By Anne Thompson | Thompson on Hollywood June 1, 2010 at 3:24AM
When Kim Masters covered the TV up-fronts for The Hollywood Reporter last week, it was a sign that THR was on the move. Sure enough, new THR editorial director Janice Min has hired Masters--a veteran of NPR, Premiere, The Washington Post, Time, Esquire and Vanity Fair--to be editor-at-large at the venerable trade. She starts July 1, reporting to Min.
Masters leaves Tina Brown's online news site The Daily Beast, where she was under contract to file two or so features a week, covering everything from TV and studio politics to Scientology and the career of Tom Cruise. Now Masters is back on staff at an 80-year-old established publication; she has a six-figure salary and a mandate from Min to "do what I do best," says Masters, "everything from breaking news to features."
THR editor Elizabeth Guider had been pursuing Masters for some months to join the paper, but suddenly when Min's hire was announced last week, "a long conversation became an incredibly short conversation," says Masters. "Janice came in and stitched it up. Once she was in the chair things moved lightning fast."
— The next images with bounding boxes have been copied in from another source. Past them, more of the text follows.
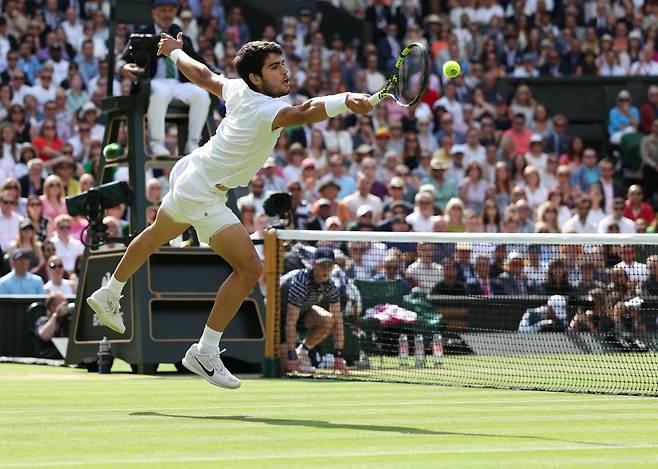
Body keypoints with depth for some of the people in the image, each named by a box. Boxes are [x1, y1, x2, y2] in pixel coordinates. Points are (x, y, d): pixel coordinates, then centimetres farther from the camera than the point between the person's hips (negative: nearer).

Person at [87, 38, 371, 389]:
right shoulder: (266, 110, -30)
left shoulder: (239, 90, -6)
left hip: (188, 172, 10)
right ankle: (204, 353, -7)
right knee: (249, 268, -14)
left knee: (157, 235, 34)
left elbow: (203, 76, 12)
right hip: (201, 195, -10)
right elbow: (303, 113, -52)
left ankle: (108, 296, 58)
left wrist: (175, 52, 31)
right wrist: (345, 101, -68)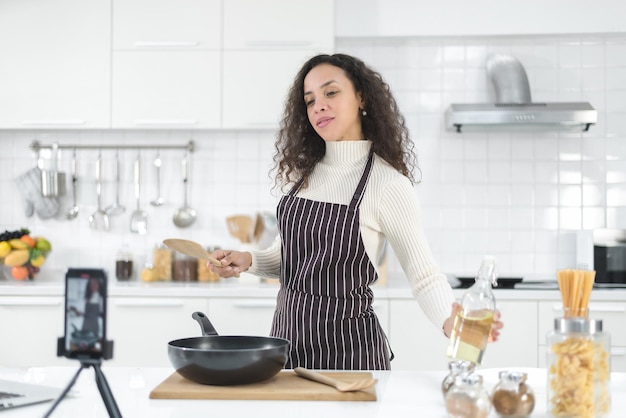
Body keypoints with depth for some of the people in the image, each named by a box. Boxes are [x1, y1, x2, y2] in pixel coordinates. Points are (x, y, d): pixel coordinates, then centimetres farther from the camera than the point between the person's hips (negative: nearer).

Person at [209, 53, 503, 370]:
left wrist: (449, 319, -30)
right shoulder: (301, 174, 4)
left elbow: (423, 275, -11)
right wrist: (247, 260, -4)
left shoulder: (389, 184, -13)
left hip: (348, 344, -5)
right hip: (287, 332, 6)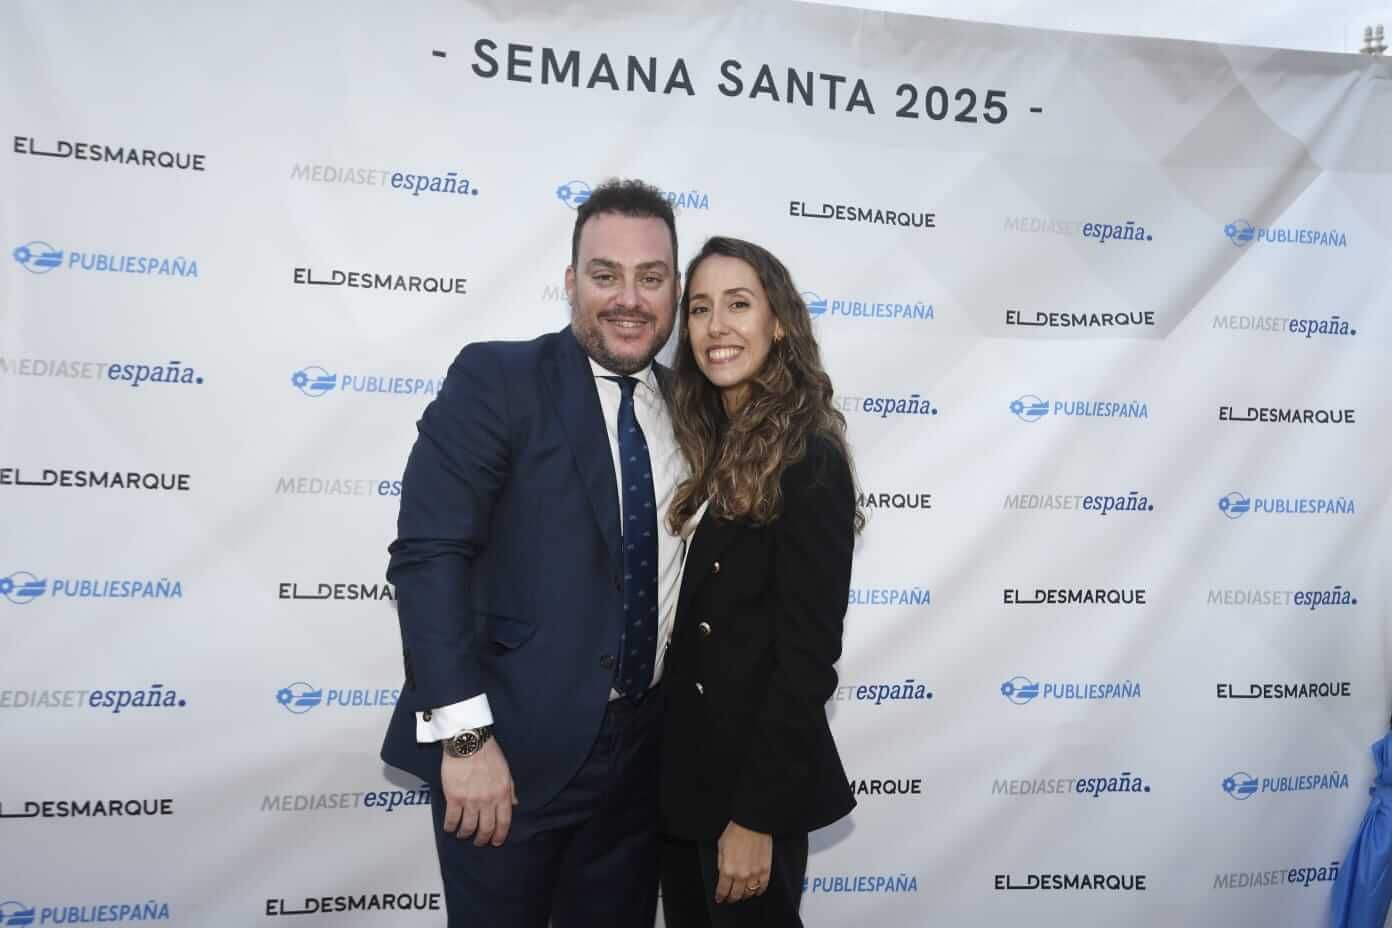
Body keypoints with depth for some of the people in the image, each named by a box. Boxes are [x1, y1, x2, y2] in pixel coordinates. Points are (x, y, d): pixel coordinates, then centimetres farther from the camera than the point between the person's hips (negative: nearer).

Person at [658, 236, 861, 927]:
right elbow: (691, 623, 7)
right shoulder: (709, 448, 6)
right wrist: (659, 759, 5)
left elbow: (807, 655, -19)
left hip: (754, 778, -7)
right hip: (683, 771, 7)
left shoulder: (810, 461, -17)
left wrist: (756, 817, -18)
Hiring Masters sends a counter-message to ex-Weekly editor-in-chief Min's own hiring by e5 Global Media. Min is bringing in an established entertainment journalist who is respected--even feared--for her ability to do objective, investigative, analytic journalism as well as swift news reporting. Moving fast, Min is expected to transition the THR print edition to a weekly by summer's end, moving the daily online. Her stated goal is to broaden THR's coverage with consumer-friendly content, while still hanging onto the mandate to cover the entertainment business for the trade. "Kim's knowledge of the entertainment industry and her experience covering it across all media platforms will make her an invaluable asset to The Hollywood Reporter," Min stated.
It is also worth noting that while The Hollywood Reporter and Jay Penske's Mail.com are hiring key talent (Variety's Michael Fleming and THR's Nellie Andreeva at Deadline, Salon's Stephanie Zacharek at Movieline), Variety has been letting go of established stars such as Todd McCarthy, Derek Elley, David Rooney and Sharon Swart.
Masters will continue to host KCRW's weekly radio show "The Business," about the business of entertainment. She is the author of two books: "The Keys to the Kingdom: The Rise of Michael Eisner and the Fall of Everybody Else" and "Hit & Run: How Jon Peters and Peter Guber Took Sony for a Ride in Hollywood," with Nancy Griffin.